— start of Entries provided —

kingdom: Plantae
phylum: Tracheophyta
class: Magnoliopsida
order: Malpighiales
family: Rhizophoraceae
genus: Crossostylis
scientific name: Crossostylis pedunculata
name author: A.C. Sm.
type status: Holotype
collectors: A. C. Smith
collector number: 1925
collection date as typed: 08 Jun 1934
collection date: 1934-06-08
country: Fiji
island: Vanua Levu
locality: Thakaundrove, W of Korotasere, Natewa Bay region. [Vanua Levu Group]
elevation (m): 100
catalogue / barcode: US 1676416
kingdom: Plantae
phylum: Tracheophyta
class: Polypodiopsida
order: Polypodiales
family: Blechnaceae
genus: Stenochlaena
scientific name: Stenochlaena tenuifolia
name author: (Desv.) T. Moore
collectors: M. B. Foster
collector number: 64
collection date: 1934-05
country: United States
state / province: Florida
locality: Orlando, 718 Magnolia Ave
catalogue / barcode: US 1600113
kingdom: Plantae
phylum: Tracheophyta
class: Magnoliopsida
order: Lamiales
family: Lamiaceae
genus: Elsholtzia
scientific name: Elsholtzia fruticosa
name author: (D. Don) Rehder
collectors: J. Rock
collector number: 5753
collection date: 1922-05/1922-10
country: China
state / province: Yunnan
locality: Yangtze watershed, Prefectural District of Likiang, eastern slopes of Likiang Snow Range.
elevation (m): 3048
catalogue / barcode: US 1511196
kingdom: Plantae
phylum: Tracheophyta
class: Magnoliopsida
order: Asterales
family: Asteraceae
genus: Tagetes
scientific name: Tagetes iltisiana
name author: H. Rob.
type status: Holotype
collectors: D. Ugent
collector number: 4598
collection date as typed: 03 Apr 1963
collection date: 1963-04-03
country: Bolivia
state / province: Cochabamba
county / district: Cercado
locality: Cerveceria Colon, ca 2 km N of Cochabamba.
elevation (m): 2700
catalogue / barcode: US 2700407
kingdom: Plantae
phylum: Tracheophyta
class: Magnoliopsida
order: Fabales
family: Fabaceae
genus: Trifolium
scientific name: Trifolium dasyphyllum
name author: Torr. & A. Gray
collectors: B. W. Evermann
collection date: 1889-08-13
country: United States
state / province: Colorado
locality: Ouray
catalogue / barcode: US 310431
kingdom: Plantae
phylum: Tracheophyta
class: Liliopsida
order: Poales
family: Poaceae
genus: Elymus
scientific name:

— end of Entries provided —

__Aim of the task__: Count the lines in the dataset records above that contain the string "name", and reply with that number only.

__Solution to this problem__: 11